* [MATERIALS PROVIDED]:
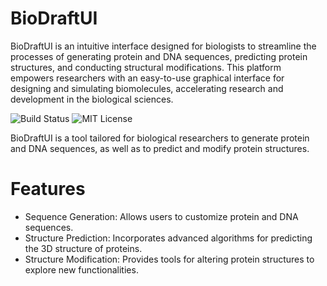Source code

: # BioDraftUI
BioDraftUI is an intuitive interface designed for biologists to streamline the processes of generating protein and DNA sequences, predicting protein structures, and conducting structural modifications. This platform empowers researchers with an easy-to-use graphical interface for designing and simulating biomolecules, accelerating research and development in the biological sciences.

<img src="https://img.shields.io/github/workflow/status/Liozhang/BioDraftUI/status" alt="Build Status">
<img src="https://img.shields.io/github/license/Liozhang/BioDraftUI" alt="MIT License">

BioDraftUI is a tool tailored for biological researchers to generate protein and DNA sequences, as well as to predict and modify protein structures.

# Features
- Sequence Generation: Allows users to customize protein and DNA sequences.
- Structure Prediction: Incorporates advanced algorithms for predicting the 3D structure of proteins.
- Structure Modification: Provides tools for altering protein structures to explore new functionalities.
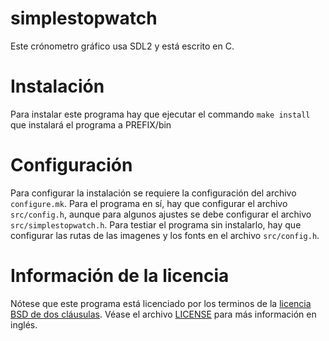 # simplestopwatch
Este crónometro gráfico usa SDL2 y está escrito en C.
# Instalación
Para instalar este programa hay que ejecutar el commando `make install` que instalará el programa a PREFIX/bin
# Configuración
Para configurar la instalación se requiere la configuración del archivo `configure.mk`. Para el programa en sí, hay que configurar el archivo `src/config.h`, aunque para algunos ajustes se debe configurar el archivo `src/simplestopwatch.h`. Para testiar el programa sin instalarlo, hay que configurar las rutas de las imagenes y los fonts en el archivo `src/config.h`.
# Información de la licencia
Nótese que este programa está licenciado por los terminos de la [licencia BSD de dos cláusulas](https://opensource.org/licenses/BSD-2-Clause). Véase el archivo [LICENSE](LICENSE) para más información en inglés.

* [WORK REQUEST]:
Return all material verbatim, pictures omitted.

* [EXERCISE SOLUTION]:
Source code

: # BioDraftUI
BioDraftUI is an intuitive interface designed for biologists to streamline the processes of generating protein and DNA sequences, predicting protein structures, and conducting structural modifications. This platform empowers researchers with an easy-to-use graphical interface for designing and simulating biomolecules, accelerating research and development in the biological sciences.

<img src="https://img.shields.io/github/workflow/status/Liozhang/BioDraftUI/status" alt="Build Status">
<img src="https://img.shields.io/github/license/Liozhang/BioDraftUI" alt="MIT License">

BioDraftUI is a tool tailored for biological researchers to generate protein and DNA sequences, as well as to predict and modify protein structures.

# Features
- Sequence Generation: Allows users to customize protein and DNA sequences.
- Structure Prediction: Incorporates advanced algorithms for predicting the 3D structure of proteins.
- Structure Modification: Provides tools for altering protein structures to explore new functionalities.
 # simplestopwatch
Este crónometro gráfico usa SDL2 y está escrito en C.
# Instalación
Para instalar este programa hay que ejecutar el commando `make install` que instalará el programa a PREFIX/bin
# Configuración
Para configurar la instalación se requiere la configuración del archivo `configure.mk`. Para el programa en sí, hay que configurar el archivo `src/config.h`, aunque para algunos ajustes se debe configurar el archivo `src/simplestopwatch.h`. Para testiar el programa sin instalarlo, hay que configurar las rutas de las imagenes y los fonts en el archivo `src/config.h`.
# Información de la licencia
Nótese que este programa está licenciado por los terminos de la [licencia BSD de dos cláusulas](https://opensource.org/licenses/BSD-2-Clause). Véase el archivo [LICENSE](LICENSE) para más información en inglés.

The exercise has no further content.